Родивон Керов, приземистый крепыш, молодой и остроумный, попробовал было пошутить:

– Кто там жив еще будет до весны.

Шутка не вышла, голос его тоскливо оборвался, потому что я слушал и смотрел на него не так, как когда-то.

Он смущенно махнул рукой, пробормотал: «Мне что» – и спрятался в толпу.

Послышался чей-то тяжелый вздох.

– Прощайте, господа, – я объявил вам свою волю, и как по лестнице не влезете на небо, так и волю мою не достанете. Петр Иванович, ваш новый управляющий, исполнит мое распоряжение. Убьете его – другой его заменит.
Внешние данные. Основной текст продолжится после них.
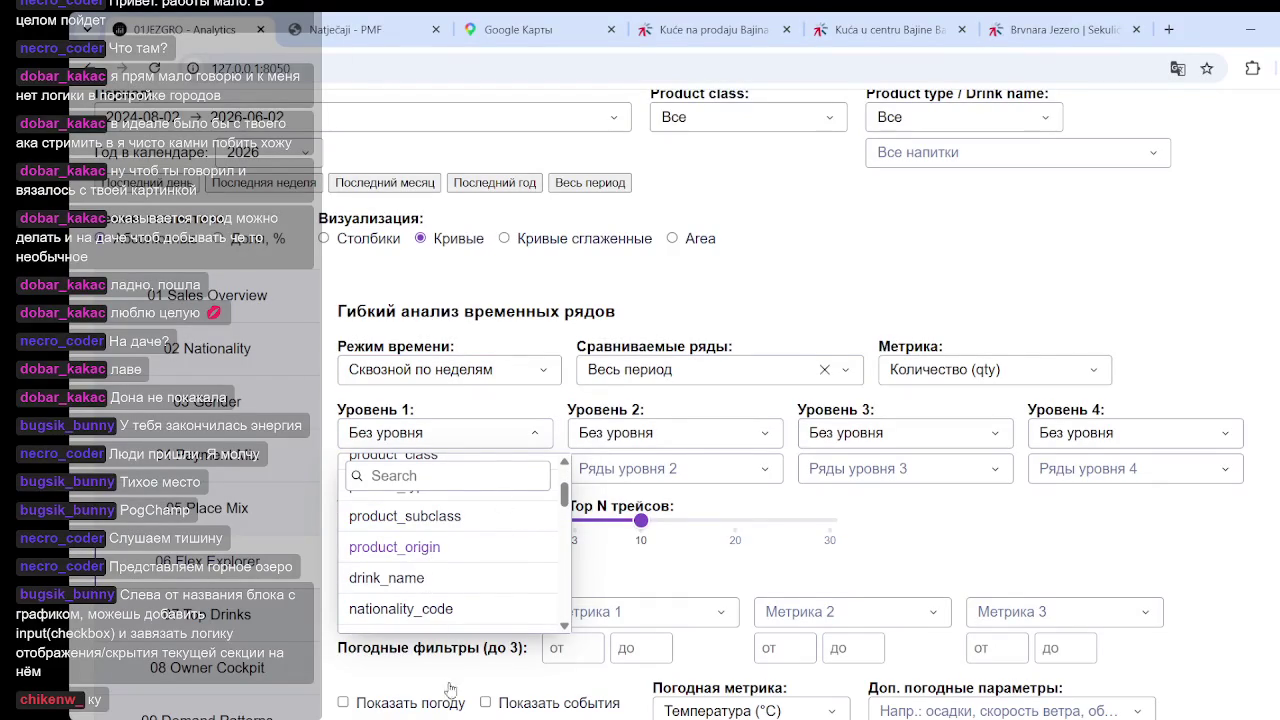
{"action": "left_click", "coordinate": [525, 578]}
{"action": "left_click", "coordinate": [470, 470]}
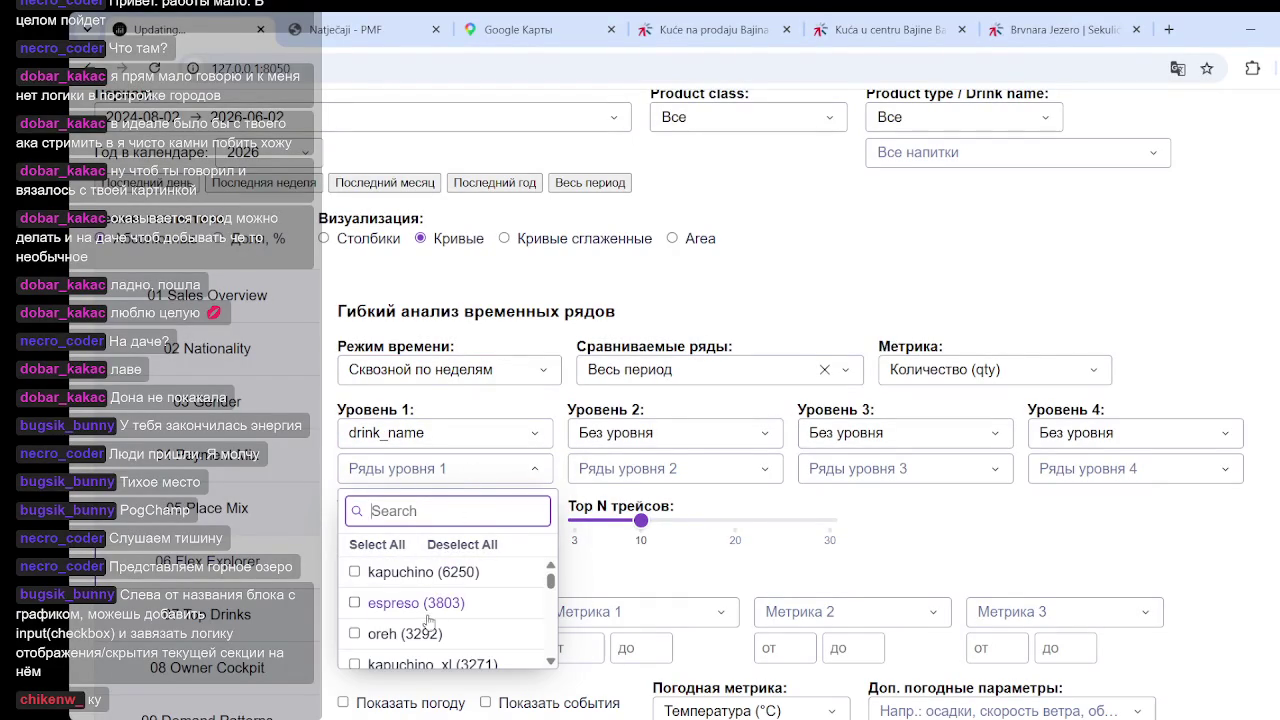
{"action": "scroll", "coordinate": [428, 620], "scroll_direction": "down", "scroll_amount": 3}
{"action": "scroll", "coordinate": [408, 604], "scroll_direction": "down", "scroll_amount": 3}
Я помолчал и, угрюмо отчеканивая слова, кончил:

– Выгон, который до сих пор я отдавал вам даром, как только придет весна, будет вспахан.

– Что ж мы будем делать без него? Где скотину будем пасти? – раздался жесткий вызывающий голос Ивана Евдокимова, одного из приговоренных мною.

Он, очевидно, совершенно не верил в возможность его выселения.

– Этот выгон, – настойчиво повторил я, – с первым весенним днем Петр Иванович начнет пахать и будет пахать до тех пор, пока ваши уполномоченные не привезут от меня приказания прекратить пашню. Уполномоченные же ваши получат приказание от меня, когда привезут известие, что Чичков, Евдокимов, Кисин, Анисимов и Сергей оставили навсегда вашу деревню. Прощайте, я уезжаю в город, и до лета вы меня не увидите.

При гробовом молчании я сел в сани и уехал в усадьбу.

Короткий декабрьский день подходил к концу, на белом снеге ярче подчеркивались лиловые тона леса, из ущелий ползли тяжелые тучи, голый лес завывал, и бушевала сильнее вьюга, вырываясь там дальше на простор полей.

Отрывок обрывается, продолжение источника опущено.